‘Billions’ premiere review: Showtime takes on Wall Street with mixed results
From the moment that “Billions” was conceived as a series at Showtime, there was something in the air that suggested the network could have an enormous hit here. You just had to look at the connections between this and “Too Big to Fail” behind the scenes, and also the stellar cast led by Damian Lewis, Maggie Siff, and Paul Giamatti. There was absolutely nothing here to be concerned about.
It is because of these three, especially Siff, that the show has some strength in its premiere. What it lacks at the moment is a little bit of an edge or a perspective. It is hard to figure out who you want to root for per se, or what the tone of the show should be.
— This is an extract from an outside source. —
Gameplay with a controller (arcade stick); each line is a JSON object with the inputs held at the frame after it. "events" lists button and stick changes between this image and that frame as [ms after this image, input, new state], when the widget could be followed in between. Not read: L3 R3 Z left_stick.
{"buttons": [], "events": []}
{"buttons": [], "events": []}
It’s not clever enough just yet to be a crime thriller, but a little too dry to be a character study.
Giamatti is at the center of the series as Chuck Rhoades, a powerful US Attorney who is known for getting Wall Street powerhouses behind bars for their crimes. His latest target is perhaps his most ambitious: Bobby “Axe” Axelrod (Lewis), one of the wealthiest hedge fund guys out there and someone who, on the surface, seems like a hero. He survived September 11 unlike the rest of his firm, and has given countless money back to charity over the years. There are definite echoes of Nicholas Brody in this man, in particular in how the show walks the like between perceiving him as a hero and someone with potential for something so much darker underneath.
Axelrod spends this pilot episode preparing to make a purchase that could draw the attention of Rhoades, and lo and behold it does. The difficulty here is primarily that he has to have the right evidence, and also has to be sure to jump at the right time. The other issue is that his wife Wendy (Siff) works for Axelrod. This element is surprisingly not a cheap move that damages the series; instead, it offers up stakes for her marriage, and also in how Rhoades chooses to operate.
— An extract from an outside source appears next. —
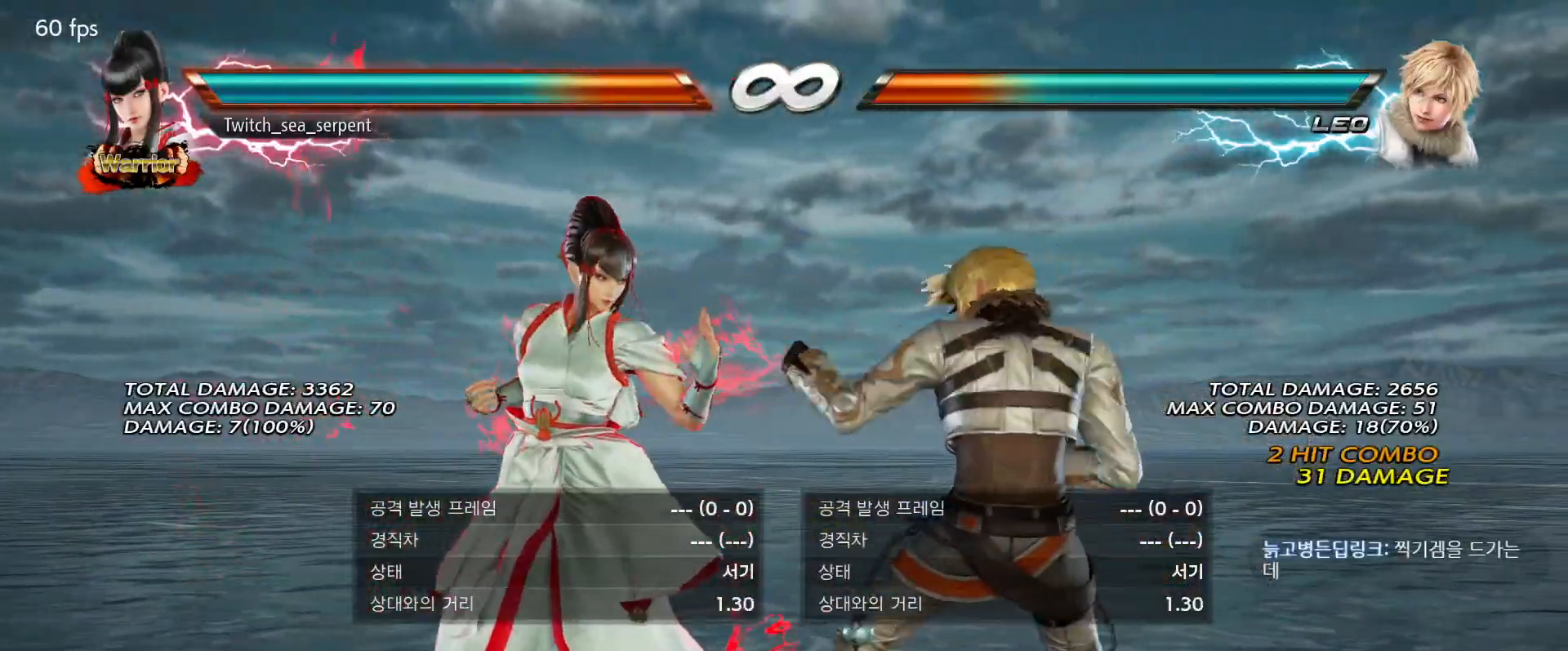
{"buttons": [], "events": []}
Over the course of this first season we could see “Billions” as a hyper-intelligent crime thriller, and a character study that makes us almost want to root for both men despite their opposition to one another. We just hope that along the way, the show is able to inject a little more and character quirks into its writing, that way to at least keep this from being similar to every other similar drama out there. The performances are clearly there, but this is a show that needs some charm to go underneath all that cash. Grade: B-.